Man sei besorgt und beobachte die Lage genau, sagt Walter Angst, Co-Geschäftsleiter des Zürcher Mieterinnen- und Mieterverbands (MV) im Tagesanzeiger. Gestiegene Energiepreise lassen die Nebenkosten schon dieses Jahr stark ansteigen, die Erhöhung des Referenzzinssatzes wird die Mieten ab nächstem Juni weiter steigen lassen. Damit aber noch nicht genug. «Die starken Erhöhungen erwarten wir für das Jahr 2024», sagt Angst weiter. Das kann insbesondere für Menschen mit tiefen Einkommen und Rentner:innen zum existentiellen Problem werden. Denn kann die Miete nicht bezahlt werden, droht die fristlose Kündigung der Wohnung.
Der Referenzzins steigt, die Nebenkosten werden teurer
Der erwartete Anstieg der Mieten hat zwei Ursachen. Der hypothekarische Referenzzinssatz liegt heute bei 1.25 Prozent und wird im März 2023, erstmals seit vielen Jahren, um 0.25 Prozentpunkte ansteigen. Ein weiterer Anstieg auf 1.75 Prozent wird für September 2023 erwartet. Was kompliziert und technisch klingt, hat direkte Auswirkungen auf viele Mieter:innen. Sowohl die Grossbank UBS wie auch der MV gehen davon aus, dass die Mieten deshalb bis Ende 2023 um 6 Prozent ansteigen werden. Wer heute für seine Wohnung 2600 Franken im Monat bezahlt, würde damit pro Jahr 1800 Franken mehr bezahlen. Bis Ende 2025 könnten Mieten wegen Referenzzins, Nebenkosten und Inflation sogar bis zu 20 Prozent steigen.
Dazu machen steigende Preise bei Gas- und Heizöl die Nebenkosten immer teurer. Laut Berechnungen des Schweizer Mieterinnen- und Mieterverbands ist sogar eine Verdopplung der Kosten möglich. Besonders stark trifft es alte, schlecht isolierte Gebäude.
Mieter:innen können sich wehren
Vermieter:innen dürfen die Mieten aber nicht einfach anheben. Eine Anpassung ist nur dann zulässig, wenn in der Vergangenheit die Senkungen des Referenzzinses an die Mieter:innen weiter gegeben wurden und sich die aktuellen Mieten auf den Referenzzinssatz von 1.25 Prozent beziehen. Der MV rät, bei einer Erhöhung die Anfechtung zu prüfen. In vielen Mietverhältnissen stünden die Chancen gut, so Walter Angst im Tagesanzeiger. Wichtig ist dabei, auf keinen Fall die Frist von 30 Tagen zu verpassen. Wer bis dahin keine Einsprache macht, verliert alle Senkungsansprüche.

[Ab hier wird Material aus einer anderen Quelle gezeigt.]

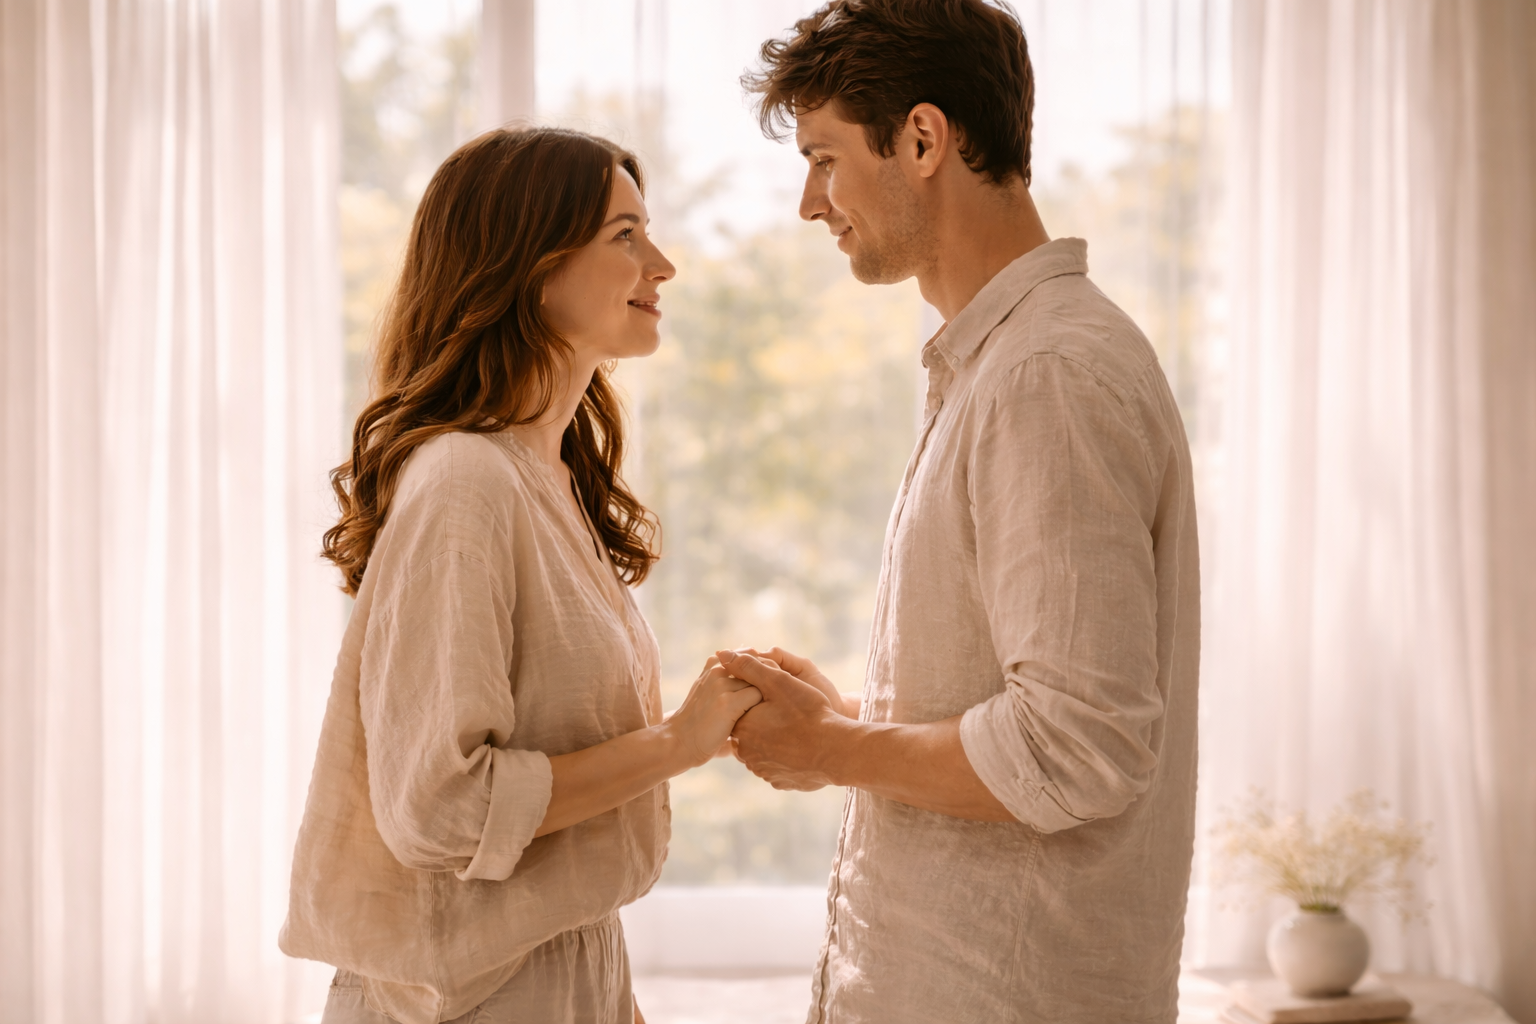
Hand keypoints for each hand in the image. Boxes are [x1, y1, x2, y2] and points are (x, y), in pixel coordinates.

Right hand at [664, 660, 761, 767]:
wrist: (678, 743)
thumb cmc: (699, 724)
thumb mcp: (710, 695)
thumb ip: (730, 684)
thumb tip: (759, 683)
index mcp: (714, 665)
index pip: (751, 656)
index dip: (765, 672)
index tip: (770, 690)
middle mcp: (717, 669)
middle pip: (759, 666)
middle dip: (770, 682)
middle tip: (776, 700)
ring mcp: (721, 685)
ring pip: (761, 680)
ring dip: (768, 695)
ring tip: (770, 711)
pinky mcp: (727, 702)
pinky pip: (758, 696)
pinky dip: (764, 708)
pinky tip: (762, 721)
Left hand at [720, 649, 844, 790]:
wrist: (836, 750)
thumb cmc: (808, 713)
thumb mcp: (778, 681)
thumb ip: (748, 667)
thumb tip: (722, 654)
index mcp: (742, 727)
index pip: (741, 710)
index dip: (758, 701)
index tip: (778, 698)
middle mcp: (746, 753)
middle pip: (751, 732)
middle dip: (764, 722)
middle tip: (789, 714)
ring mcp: (763, 771)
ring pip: (763, 750)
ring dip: (774, 741)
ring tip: (796, 729)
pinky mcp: (780, 782)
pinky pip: (778, 767)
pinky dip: (786, 758)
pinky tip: (801, 748)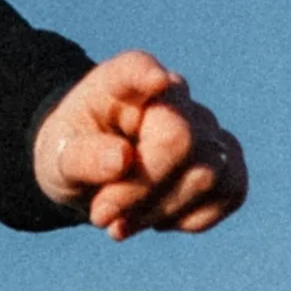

Während es bereits im Frühling verschiedene politische Vorstösse auf nationaler Ebene und ein Schreiben des MV an den Bundesrat gab, die alle eine Entlastung der Mieter:innen wegen steigendender Energiekosten forderten, hat der Bund bis jetzt nicht gehandelt. In seinem Antwortschreiben an den MV hält er fest: «Der Bundesrat ist sich der Herausforderungen bewusst, die steigende Energiepreise für die Wirtschaft im Allgemeinen und für die Mieter im Besonderen mit sich bringen. Im Moment sieht er keinen unmittelbaren Handlungsbedarf.»